What Is It?, 14 Mar 2016 — 30 Apr 2016
Exhibitions

What Is It?

Aristotle argued that Art would not replicate the physical outwardness of things but rather reveal their inner significance. Portraiture and the practice of portrait painting since then have accomplished myriad techniques and perspectives that reveal histories of identity, gender, politics and conceptual practice.

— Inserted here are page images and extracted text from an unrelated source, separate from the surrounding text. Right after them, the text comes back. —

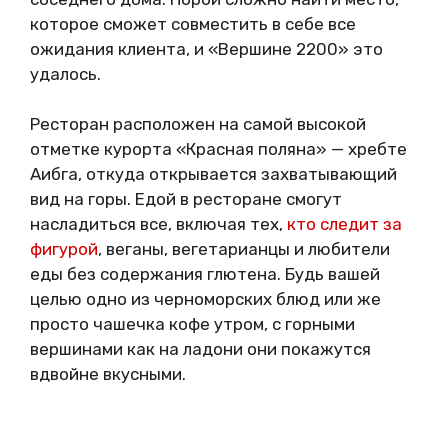
которое сможет совместить в себе все
ожидания клиента, и «Вершине 2200» это
удалось.
Ресторан расположен на самой высокой
отметке курорта «Красная поляна» — хребте
Аибга, откуда открывается захватывающий
вид на горы. Едой в ресторане смогут
насладиться все, включая тех,
кто следит за
фигурой
, веганы, вегетарианцы и любители
еды без содержания глютена. Будь вашей
целью одно из черноморских блюд или же
просто чашечка кофе утром, с горными
вершинами как на ладони они покажутся
вдвойне вкусными.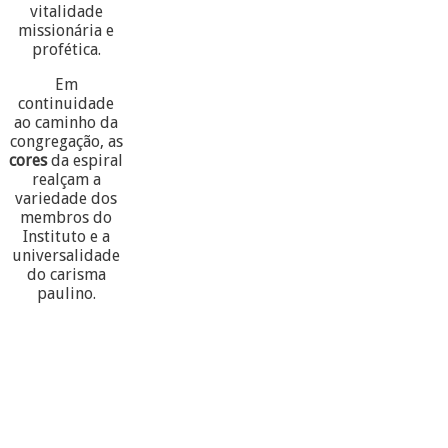
vitalidade
missionária e
profética.
Em
continuidade
ao caminho da
congregação, as
cores
da espiral
realçam a
variedade dos
membros do
Instituto e a
universalidade
do carisma
paulino.
60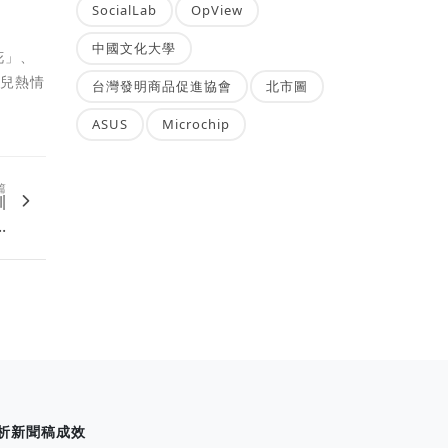
SocialLab
OpView
中國文化大學
花」、
花兒熱情
台灣發明商品促進協會
北市圖
ASUS
Microchip
篇
訓
.
析新聞稿成效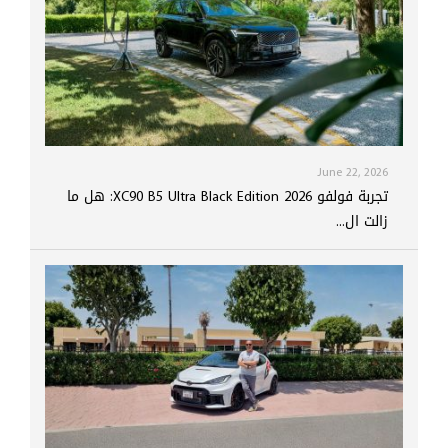
June 22, 2026
تجربة فولفو XC90 B5 Ultra Black Edition 2026: هل ما
زالت ال...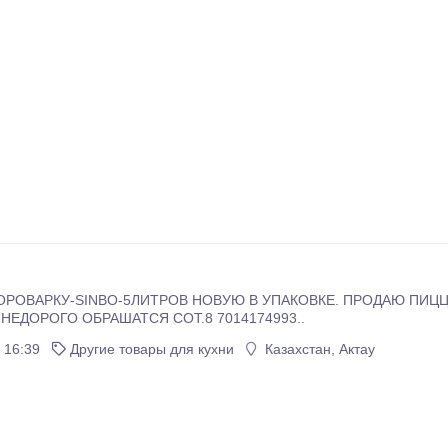
РОВАРКУ-SINBO-5ЛИТРОВ НОВУЮ В УПАКОВКЕ. ПРОДАЮ ПИЦ
.НЕДОРОГО ОБРАШАТСЯ СОТ.8 7014174993..
 16:39
Другие товары для кухни
Казахстан, Актау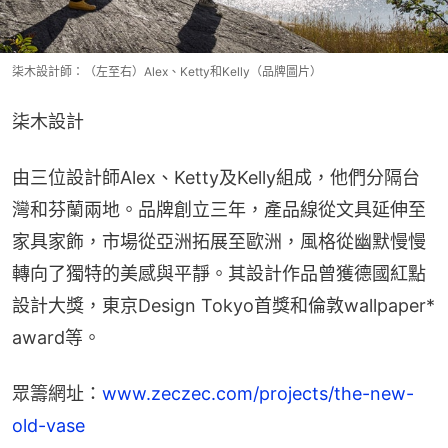
柒木設計師：（左至右）Alex、Ketty和Kelly（品牌圖片）
柒木設計
由三位設計師Alex、Ketty及Kelly組成，他們分隔台
灣和芬蘭兩地。品牌創立三年，產品線從文具延伸至
家具家飾，市場從亞洲拓展至歐洲，風格從幽默慢慢
轉向了獨特的美感與平靜。其設計作品曾獲德國紅點
設計大獎，東京Design Tokyo首獎和倫敦wallpaper* 
award等。
眾籌網址：
www.zeczec.com/projects/the-new-
old-vase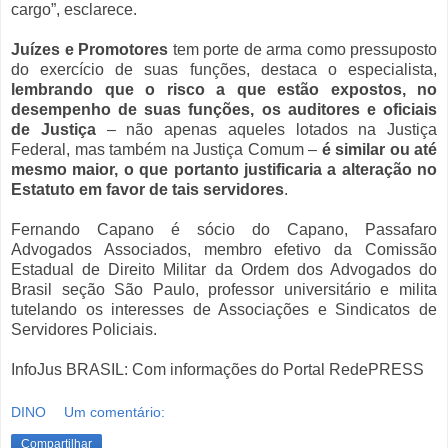
cargo”, esclarece.
Juízes e Promotores
tem porte de arma como pressuposto
do exercício de suas funções, destaca o especialista,
lembrando que o risco a que estão expostos, no
desempenho de suas funções, os auditores e oficiais
de Justiça
– não apenas aqueles lotados na Justiça
Federal, mas também na Justiça Comum –
é similar ou até
mesmo maior, o que portanto justificaria a alteração no
Estatuto em favor de tais servidores
.
Fernando Capano é sócio do Capano, Passafaro
Advogados Associados, membro efetivo da Comissão
Estadual de Direito Militar da Ordem dos Advogados do
Brasil seção São Paulo, professor universitário e milita
tutelando os interesses de Associações e Sindicatos de
Servidores Policiais.
InfoJus BRASIL: Com informações do Portal RedePRESS
DINO
Um comentário:
Compartilhar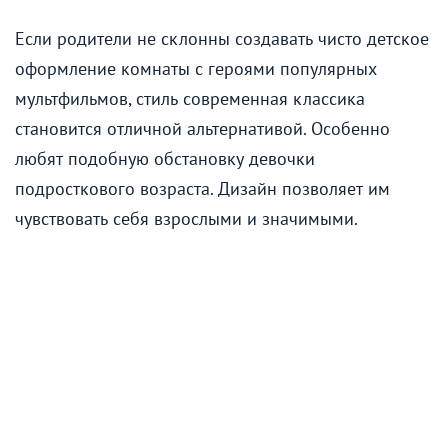
Если родители не склонны создавать чисто детское
оформление комнаты с героями популярных
мультфильмов, стиль современная классика
становится отличной альтернативой. Особенно
любят подобную обстановку девочки
подросткового возраста. Дизайн позволяет им
чувствовать себя взрослыми и значимыми.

What Is It?” was the traveling photo studio of Mathew Brady, a traveling photographer. Brady covered the American Civil War and took photos of Abraham Lincoln, becoming a prolific photographer who advertised his services and ran a gallery that ran exhibitions based on his photographs of iconic battles for the sons of parents who wanted to see them in action before they perished to their destinies. Doing so he founded the genre of photojournalism. Raja Ravi Varma – considered the father of Modern Indian Art – taught himself to make portraits initially of his kin who constituted the Travancore Royal Family of Kerala and later lent faces through his study of Western practices of Anatomical drawing to posters that depicted mythical scenes from Hindu Epics thus establishing a face for Indian Gods and Goddesses. MF Hussain has been constantly deemed as the iconoclast but he was a man who possessed extreme reverence to how Indians saw themselves in progressive fortitude. He established the norm of an artist by creating a presence in fashion, behavior and outspokenness that is now epical and folklorish in the memory of those who knew him.  His was a choreographed life much akin to the epics he often illustrated with great integrity. 

“What Is It?” much akin to the questions people ask when encountering art in an exhibition. Through portraiture we thus embark on answering certain facets of how aesthetics, history, material  and politics have shaped our understanding of art.